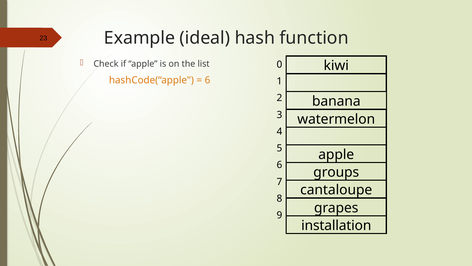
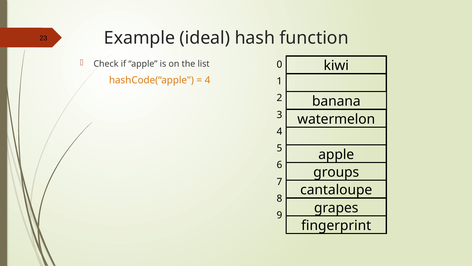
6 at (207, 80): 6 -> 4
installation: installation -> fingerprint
──────────────────────────────
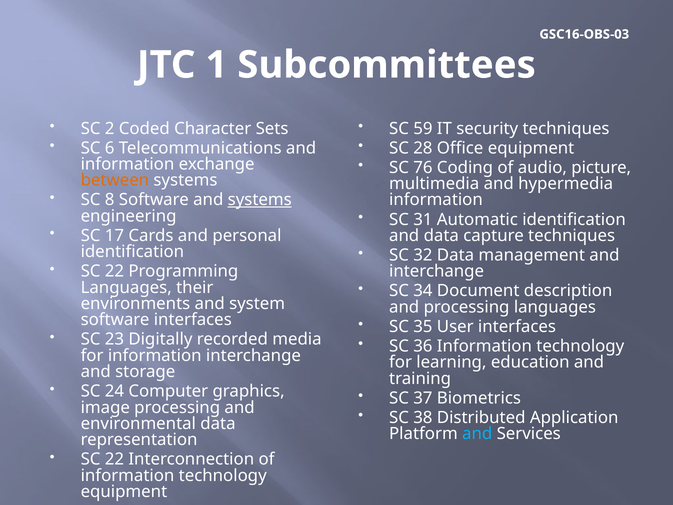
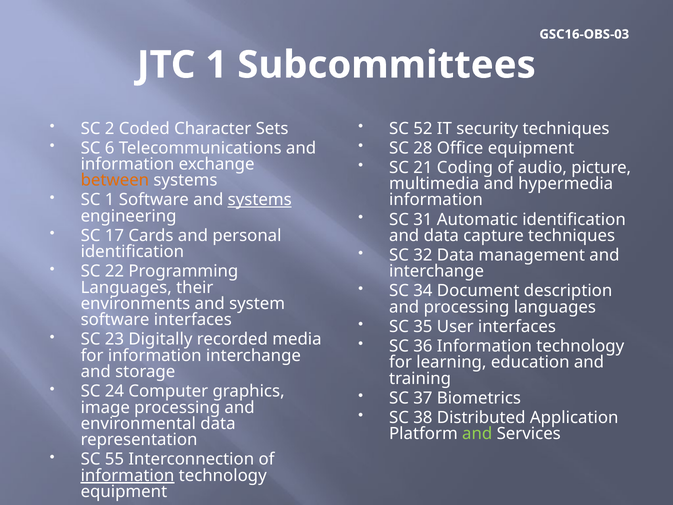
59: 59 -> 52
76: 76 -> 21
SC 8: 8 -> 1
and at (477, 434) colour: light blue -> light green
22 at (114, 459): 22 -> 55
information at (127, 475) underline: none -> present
──────────────────────────────
To be done. Output the lines from the line containing "6 at (207, 80): 6 -> 4" up to and including the line containing "installation: installation -> fingerprint", copied exactly.

Written solution.
6 at (207, 80): 6 -> 4
installation: installation -> fingerprint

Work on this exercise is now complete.